Como estamos em tempo de coisas populares, em vez de chamar a estes textos uma qualquer palavra em grego ou latim, ou uma frase profunda daquelas que dão magníficos títulos, quedo-me pelos bichinhos rastejantes. Fica pois estabelecido que o meu objectivo é lutar para manter a saudável diferença entre as lagartixas e os jacarés, o que é (se é!), bem preciso nos dias que correm.


2- TODO O DIA AO TELEFONE COM OS JORNALISTAS

De toda a gente envolvida, só uma parte pode verdadeiramente ferir, quando não matar, o processo da Casa Pia: a Procuradoria. E ferir já o fez. Porque, meus amigos, não somos todos burros. Aquela conversa da assessora veio do sítio onde nenhuma palavra sobre processos deveria vir, onde a última coisa que eu espero que exista é uma “estratégia de comunicação”. Mostra um grau de habitualidade das conversas e uma contínua “negociação” com as fontes. Mostra que não foi a primeira, nem terá sido a última. Conhece-se o resultado num jornal, como terá sido nos outros? Não é a função da assessora, como disse o Procurador, “passar o dia inteiro a falar ao telefone com os jornalistas”. A falar de quê, numa casa de segredo, discrição e reserva? Será que o assesssor(a) de imprensa do SIS também passa o dia “a falar ao telefone com os jornalistas”? Sei lá, tudo é possível.
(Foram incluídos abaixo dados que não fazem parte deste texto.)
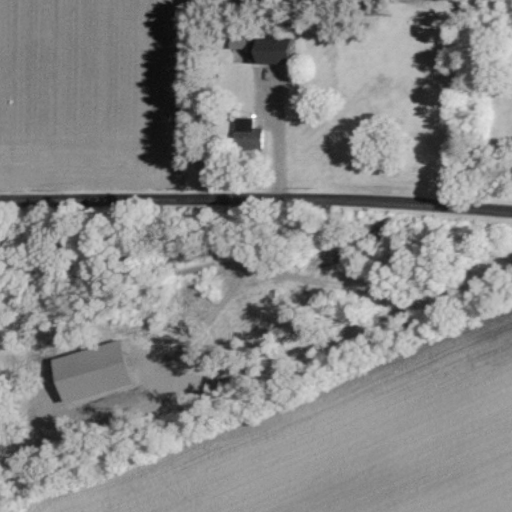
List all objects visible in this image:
building: (240, 43)
building: (274, 51)
building: (250, 133)
road: (256, 195)
building: (195, 262)
road: (254, 267)
road: (257, 366)
building: (97, 371)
3 – O MELHOR ARTIGO DA SEMANA - FÁTIMA BONIFÁCIO “Mais Dinheiro para a Educação?” ( Público, 15 de Agosto 200)

O artigo de Fátima Bonifácio sobre a ignorância colectiva cada vez mais catastrófica, dos estudantes, é uma chamada de atenção que irrita muita gente. Irrita país, famílias e estudantes porque remete para critérios que eles há muito abandonaram, e para valores que não têm força nas sociedades mediáticas. Os seus críticos dizem que este tipo de afirmações são recorrentes e em nada contribuem para resolver o problema. À esquerda, suspeita-se que elas são um manifesto contra a democratização do ensino pós -25 de Abril e os interesses dos professores. Discordo. Saúdo o mérito do artigo porque chama a atenção para um problema que em vez de melhorar, piora. E piora por razões ideológicas e políticas.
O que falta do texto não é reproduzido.